Modification records:

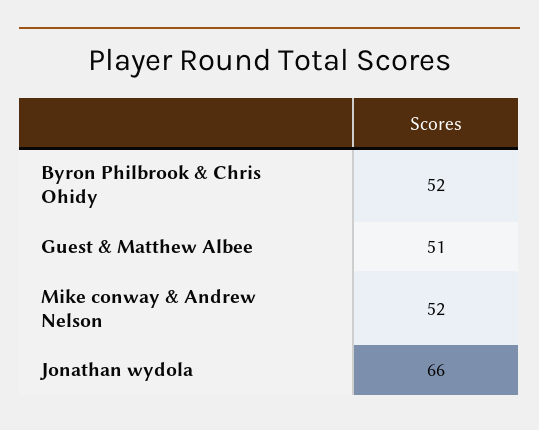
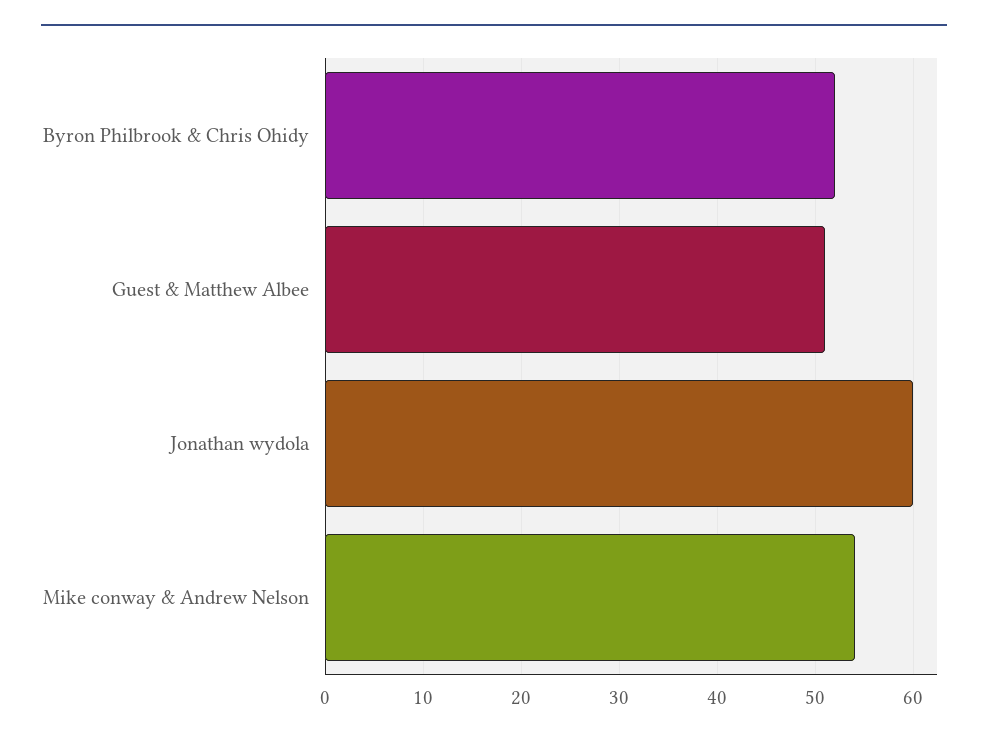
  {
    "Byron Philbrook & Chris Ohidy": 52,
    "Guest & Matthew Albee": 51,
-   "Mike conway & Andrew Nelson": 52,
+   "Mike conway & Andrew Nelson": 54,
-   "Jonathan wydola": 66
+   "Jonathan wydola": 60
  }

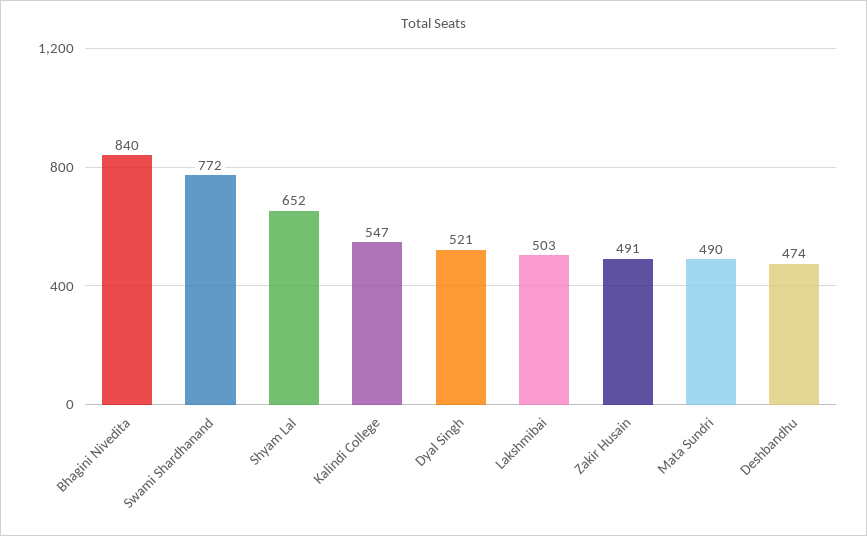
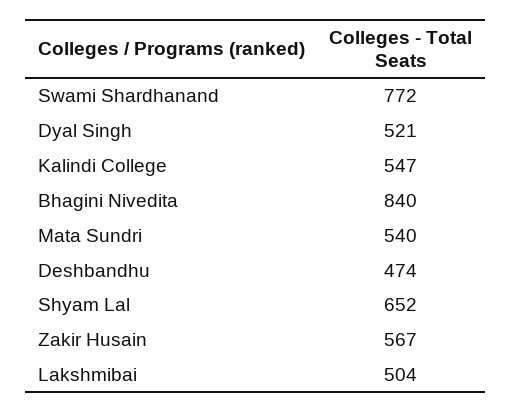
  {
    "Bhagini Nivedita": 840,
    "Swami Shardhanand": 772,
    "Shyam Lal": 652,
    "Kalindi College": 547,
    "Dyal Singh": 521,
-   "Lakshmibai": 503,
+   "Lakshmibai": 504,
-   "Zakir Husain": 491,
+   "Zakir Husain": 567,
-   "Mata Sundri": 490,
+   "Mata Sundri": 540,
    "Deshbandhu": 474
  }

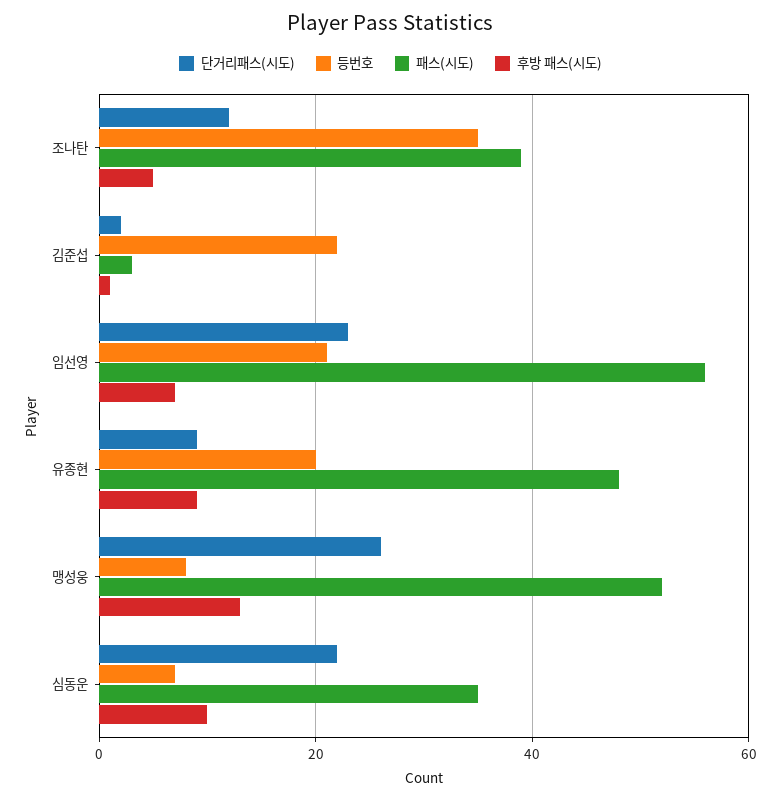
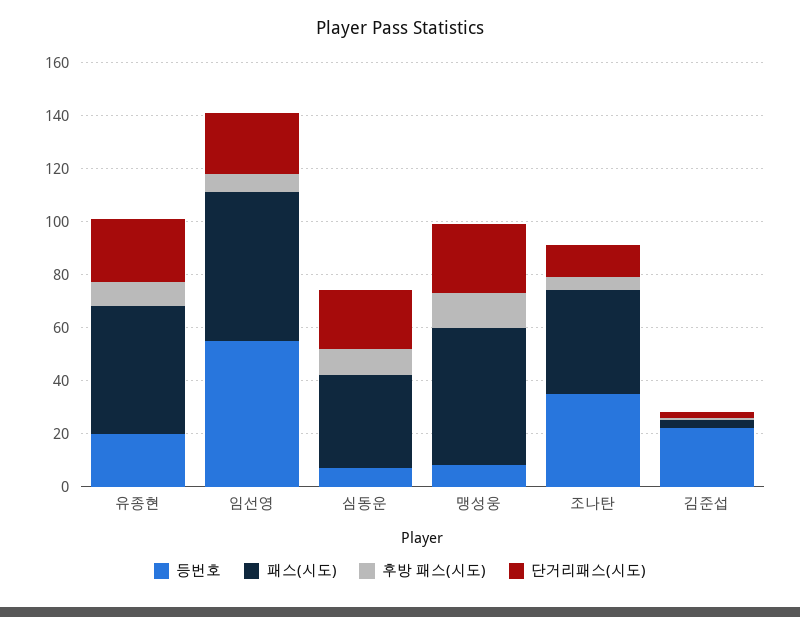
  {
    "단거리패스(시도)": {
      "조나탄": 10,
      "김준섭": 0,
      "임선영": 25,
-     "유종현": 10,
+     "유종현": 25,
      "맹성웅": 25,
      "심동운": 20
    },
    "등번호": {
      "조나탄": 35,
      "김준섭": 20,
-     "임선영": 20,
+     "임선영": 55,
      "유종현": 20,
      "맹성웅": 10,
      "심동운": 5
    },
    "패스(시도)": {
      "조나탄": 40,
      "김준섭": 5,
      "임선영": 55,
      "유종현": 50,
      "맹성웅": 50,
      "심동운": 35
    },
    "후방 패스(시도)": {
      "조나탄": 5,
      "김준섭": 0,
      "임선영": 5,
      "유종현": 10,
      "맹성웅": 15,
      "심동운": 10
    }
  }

* _WHAT TO PRODUCE_
Without the pictures, reproduce the entries exactly.

* _TASK OUTPUT_
  {
    "Byron Philbrook & Chris Ohidy": 52,
    "Guest & Matthew Albee": 51,
-   "Mike conway & Andrew Nelson": 52,
+   "Mike conway & Andrew Nelson": 54,
-   "Jonathan wydola": 66
+   "Jonathan wydola": 60
  }

  {
    "Bhagini Nivedita": 840,
    "Swami Shardhanand": 772,
    "Shyam Lal": 652,
    "Kalindi College": 547,
    "Dyal Singh": 521,
-   "Lakshmibai": 503,
+   "Lakshmibai": 504,
-   "Zakir Husain": 491,
+   "Zakir Husain": 567,
-   "Mata Sundri": 490,
+   "Mata Sundri": 540,
    "Deshbandhu": 474
  }

  {
    "단거리패스(시도)": {
      "조나탄": 10,
      "김준섭": 0,
      "임선영": 25,
-     "유종현": 10,
+     "유종현": 25,
      "맹성웅": 25,
      "심동운": 20
    },
    "등번호": {
      "조나탄": 35,
      "김준섭": 20,
-     "임선영": 20,
+     "임선영": 55,
      "유종현": 20,
      "맹성웅": 10,
      "심동운": 5
    },
    "패스(시도)": {
      "조나탄": 40,
      "김준섭": 5,
      "임선영": 55,
      "유종현": 50,
      "맹성웅": 50,
      "심동운": 35
    },
    "후방 패스(시도)": {
      "조나탄": 5,
      "김준섭": 0,
      "임선영": 5,
      "유종현": 10,
      "맹성웅": 15,
      "심동운": 10
    }
  }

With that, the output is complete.